The high satisfaction ratings among bank customers are not accidental. Our banks operate in a very competitive environment and work hard to attract and retain their customers. The industry has responded to customer needs through ongoing innovation in products and increased access to a range of banking services. A decade ago, for example, we wouldn't have dreamt of banking on the run with an app on our mobile smart phones. Now we're starting to talk about 'mobile wallets' and the introduction of contactless payments technology on smart phones.
Royal Bank of Scotland CEO Ross McEwan, who used to be head of retail at Commonwealth Bank of Australia, says there's a stark difference in the levels of customer service between British and Australasian banks. New Zealanders and Australians demand more from their banks than the British. As a result, there's little focus on customers and customer satisfaction in UK banks.
McEwan has also observed a lower level of competition in the UK because banks there were so badly affected by the global financial crisis that they're more focused on fixing their balance sheets than anything else.

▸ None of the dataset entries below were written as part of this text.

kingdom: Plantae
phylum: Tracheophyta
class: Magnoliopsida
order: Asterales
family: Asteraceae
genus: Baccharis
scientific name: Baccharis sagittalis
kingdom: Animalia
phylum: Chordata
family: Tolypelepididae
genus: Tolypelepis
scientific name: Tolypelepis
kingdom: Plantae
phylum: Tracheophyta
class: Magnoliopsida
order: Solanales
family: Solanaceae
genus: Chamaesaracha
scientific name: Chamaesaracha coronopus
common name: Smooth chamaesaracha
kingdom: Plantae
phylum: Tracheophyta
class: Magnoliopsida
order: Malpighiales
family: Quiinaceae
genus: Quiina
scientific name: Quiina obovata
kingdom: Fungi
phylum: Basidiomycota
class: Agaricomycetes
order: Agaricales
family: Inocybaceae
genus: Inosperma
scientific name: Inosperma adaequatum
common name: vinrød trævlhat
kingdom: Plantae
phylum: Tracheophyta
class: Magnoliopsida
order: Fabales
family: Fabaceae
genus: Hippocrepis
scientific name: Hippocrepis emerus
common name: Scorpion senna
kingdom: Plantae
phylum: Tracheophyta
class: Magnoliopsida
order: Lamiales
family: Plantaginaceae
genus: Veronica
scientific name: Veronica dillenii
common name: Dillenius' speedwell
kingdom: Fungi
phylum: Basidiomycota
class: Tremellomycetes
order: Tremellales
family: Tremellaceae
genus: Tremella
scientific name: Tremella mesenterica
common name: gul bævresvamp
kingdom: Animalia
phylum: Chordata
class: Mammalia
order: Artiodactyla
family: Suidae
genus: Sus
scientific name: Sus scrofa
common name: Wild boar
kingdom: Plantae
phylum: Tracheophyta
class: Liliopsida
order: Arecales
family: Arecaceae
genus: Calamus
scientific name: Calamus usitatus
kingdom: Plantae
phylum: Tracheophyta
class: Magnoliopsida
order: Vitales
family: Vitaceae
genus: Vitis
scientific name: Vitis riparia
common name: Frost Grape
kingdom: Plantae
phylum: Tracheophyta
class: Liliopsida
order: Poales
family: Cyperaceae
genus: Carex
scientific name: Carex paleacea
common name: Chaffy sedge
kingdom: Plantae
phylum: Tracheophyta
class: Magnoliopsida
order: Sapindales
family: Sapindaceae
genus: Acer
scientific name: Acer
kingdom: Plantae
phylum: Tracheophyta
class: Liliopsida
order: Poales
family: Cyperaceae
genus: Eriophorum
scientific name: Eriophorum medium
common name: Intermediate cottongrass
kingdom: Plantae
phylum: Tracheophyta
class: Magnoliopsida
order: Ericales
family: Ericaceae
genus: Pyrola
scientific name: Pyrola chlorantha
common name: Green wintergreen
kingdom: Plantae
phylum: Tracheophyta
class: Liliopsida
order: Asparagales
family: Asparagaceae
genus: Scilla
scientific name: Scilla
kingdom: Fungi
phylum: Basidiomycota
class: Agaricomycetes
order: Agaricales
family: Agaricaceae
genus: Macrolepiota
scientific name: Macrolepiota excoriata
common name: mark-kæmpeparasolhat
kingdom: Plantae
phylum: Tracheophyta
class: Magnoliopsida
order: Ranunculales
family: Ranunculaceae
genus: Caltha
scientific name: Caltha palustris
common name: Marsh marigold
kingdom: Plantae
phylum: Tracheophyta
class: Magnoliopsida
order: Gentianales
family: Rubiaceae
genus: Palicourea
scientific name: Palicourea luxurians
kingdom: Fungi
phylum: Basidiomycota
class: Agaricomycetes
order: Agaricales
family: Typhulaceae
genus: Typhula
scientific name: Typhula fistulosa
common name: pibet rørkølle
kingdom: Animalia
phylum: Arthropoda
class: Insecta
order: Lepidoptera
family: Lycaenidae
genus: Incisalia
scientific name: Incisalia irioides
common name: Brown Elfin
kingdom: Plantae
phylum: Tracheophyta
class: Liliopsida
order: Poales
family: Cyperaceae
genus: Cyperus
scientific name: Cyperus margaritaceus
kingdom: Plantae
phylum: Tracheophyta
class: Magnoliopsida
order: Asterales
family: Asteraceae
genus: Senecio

A strongly competitive banking environment has also driven easy bank switching in New Zealand. Back in 2010 the industry agreed new rules to make it easier for customers to switch banks. Now you just sign one form and your new bank takes care of everything within five working days. They will arrange the transfer of your funds and payments information from your old bank. Crucially, they'll also provide your new account number to other parties you pay by direct debit, such as utility service providers. The process is designed to be seamless. The UK has moved to catch up with us, although their new switching rules only reduce the switching time from 18 days to seven working days.
The 2012 scandal around Libor, the London inter-bank offered rate, also provides a point of difference between us and the trans-Atlantic banks. Libor is a global financial benchmark. Leading London banks are asked to predict at what rate of interest they will be able to borrow from other banks the next day. The average is published as the Libor rate. Libor, it transpired, was subject to manipulation during the global financial crisis with the effect of masking the actual risk of some banks. The New Zealand bank bill reference rate, known as BKBM, is based on actual trade between banks rather than an estimate which can be manipulated. For this reason, in March 2011, the Financial Times suggested that Libor should follow the New Zealand model.
While comparisons between different countries aren't always simple, it's fair to say our particular crop of banks serve us well in terms of customer service, innovation and good business practice. Our banks have weathered the last few years of global financial turmoil well. They are among the best capitalised and regulated banks in the world and stand up well among many of their northern hemisphere peers. That's good for us and our economy.
Kirk Hope is the chief executive of the New Zealand Bankers' Association.